Oxygen is the limiting nutrient on cells, and we must ensure that the islets in the sheet get enough all the time. Blood vessels near the islets — in the tissues surrounding the Islet Sheet — deliver the needed oxygen, and the islets’ demand for oxygen causes those blood vessels to grow.
Jonathan Lakey’s research group has developed a beautiful and interesting new way to image and measure this vascular adaptation. Rahul Krishnan led this work. At the recent Transplantation Society meeting in Berlin, Mr. Krishnan presented this study in an oral session.
Click here for a high-quality PDF of the data.

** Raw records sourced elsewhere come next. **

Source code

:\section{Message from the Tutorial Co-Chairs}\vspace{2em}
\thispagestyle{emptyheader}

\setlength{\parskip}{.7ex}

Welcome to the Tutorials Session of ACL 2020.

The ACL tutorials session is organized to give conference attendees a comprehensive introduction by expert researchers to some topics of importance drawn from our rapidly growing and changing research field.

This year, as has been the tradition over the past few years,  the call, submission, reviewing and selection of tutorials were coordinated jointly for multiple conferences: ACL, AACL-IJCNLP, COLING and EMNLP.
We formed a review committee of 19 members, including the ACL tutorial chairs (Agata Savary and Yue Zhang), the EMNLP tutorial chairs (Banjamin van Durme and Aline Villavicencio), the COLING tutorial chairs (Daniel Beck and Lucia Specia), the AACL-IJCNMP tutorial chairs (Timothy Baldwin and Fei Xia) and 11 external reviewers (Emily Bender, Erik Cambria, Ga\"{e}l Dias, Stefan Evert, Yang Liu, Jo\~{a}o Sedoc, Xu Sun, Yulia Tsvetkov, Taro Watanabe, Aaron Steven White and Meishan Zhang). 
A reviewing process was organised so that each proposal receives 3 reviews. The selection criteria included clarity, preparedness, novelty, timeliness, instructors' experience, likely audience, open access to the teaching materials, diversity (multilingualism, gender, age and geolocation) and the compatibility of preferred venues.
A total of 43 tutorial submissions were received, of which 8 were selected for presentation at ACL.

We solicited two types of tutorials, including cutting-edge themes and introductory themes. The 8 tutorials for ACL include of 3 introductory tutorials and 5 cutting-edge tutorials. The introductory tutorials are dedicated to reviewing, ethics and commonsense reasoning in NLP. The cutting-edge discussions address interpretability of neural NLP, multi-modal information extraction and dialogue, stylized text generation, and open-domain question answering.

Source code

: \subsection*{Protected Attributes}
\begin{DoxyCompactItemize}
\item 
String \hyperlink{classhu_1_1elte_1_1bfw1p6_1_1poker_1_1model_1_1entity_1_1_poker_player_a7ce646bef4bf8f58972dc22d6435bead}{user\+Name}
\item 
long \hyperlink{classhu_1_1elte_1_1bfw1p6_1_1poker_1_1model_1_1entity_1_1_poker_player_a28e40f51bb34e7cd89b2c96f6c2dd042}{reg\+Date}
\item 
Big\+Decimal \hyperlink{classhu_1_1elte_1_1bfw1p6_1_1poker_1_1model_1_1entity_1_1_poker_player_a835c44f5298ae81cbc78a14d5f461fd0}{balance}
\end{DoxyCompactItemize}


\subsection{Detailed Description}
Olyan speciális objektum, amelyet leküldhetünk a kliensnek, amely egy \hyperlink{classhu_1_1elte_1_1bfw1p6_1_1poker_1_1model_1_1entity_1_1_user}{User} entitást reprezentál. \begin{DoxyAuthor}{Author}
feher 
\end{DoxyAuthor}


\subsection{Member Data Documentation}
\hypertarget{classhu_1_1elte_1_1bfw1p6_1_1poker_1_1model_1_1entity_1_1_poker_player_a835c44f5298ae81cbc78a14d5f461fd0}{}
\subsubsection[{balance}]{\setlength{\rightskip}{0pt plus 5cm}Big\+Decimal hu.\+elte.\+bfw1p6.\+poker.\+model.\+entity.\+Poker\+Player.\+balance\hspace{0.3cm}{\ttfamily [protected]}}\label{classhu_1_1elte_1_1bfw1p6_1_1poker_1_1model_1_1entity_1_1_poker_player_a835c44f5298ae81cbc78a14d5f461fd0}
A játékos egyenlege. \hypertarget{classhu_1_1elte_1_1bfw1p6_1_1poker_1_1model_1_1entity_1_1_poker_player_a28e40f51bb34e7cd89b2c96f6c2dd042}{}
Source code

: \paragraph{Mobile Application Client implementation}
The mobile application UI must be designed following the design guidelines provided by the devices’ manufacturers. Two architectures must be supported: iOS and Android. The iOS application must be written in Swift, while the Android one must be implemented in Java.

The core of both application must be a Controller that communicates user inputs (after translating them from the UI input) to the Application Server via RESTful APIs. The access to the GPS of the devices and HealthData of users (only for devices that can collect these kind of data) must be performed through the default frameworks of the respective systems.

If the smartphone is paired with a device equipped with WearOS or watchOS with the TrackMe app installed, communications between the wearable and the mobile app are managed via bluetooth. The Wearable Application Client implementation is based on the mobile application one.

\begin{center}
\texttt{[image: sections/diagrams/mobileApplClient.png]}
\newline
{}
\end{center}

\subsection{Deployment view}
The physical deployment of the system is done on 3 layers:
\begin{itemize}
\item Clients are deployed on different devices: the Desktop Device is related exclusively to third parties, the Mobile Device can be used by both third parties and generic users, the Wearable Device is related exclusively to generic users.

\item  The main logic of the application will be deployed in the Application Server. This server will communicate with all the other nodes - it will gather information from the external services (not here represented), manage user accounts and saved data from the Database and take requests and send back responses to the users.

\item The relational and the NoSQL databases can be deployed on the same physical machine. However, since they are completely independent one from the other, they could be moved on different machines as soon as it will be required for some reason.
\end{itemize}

The images were created by putting a clear window in the back of mice, providing a view of implanted islets and their surrounding tissue in two forms. The top set of images in the PDF shows the first group of islets: syngeneic mouse islets contained in an Islet Sheet, after implant and (below) 7 days later. In the second test, porcine islets were contained in an Islet Sheet (bottom set of images, after implant and 7 days later below). Vascular growth to feed the islets is shown by four different imaging methods. The method shown in the detail below — hemoglobin oxygen saturation — essentially shows availability of oxygen:
I think you will agree that the increase in oxygen supplied to the Islet Sheet is remarkable.
This paper shows that, at seven days post-implant, vascular service to islets in the Islet Sheets is similar to what occurs with unencapsulated islets. This supports our belief that the Islet Sheet will normalize blood sugars in people with diabetes.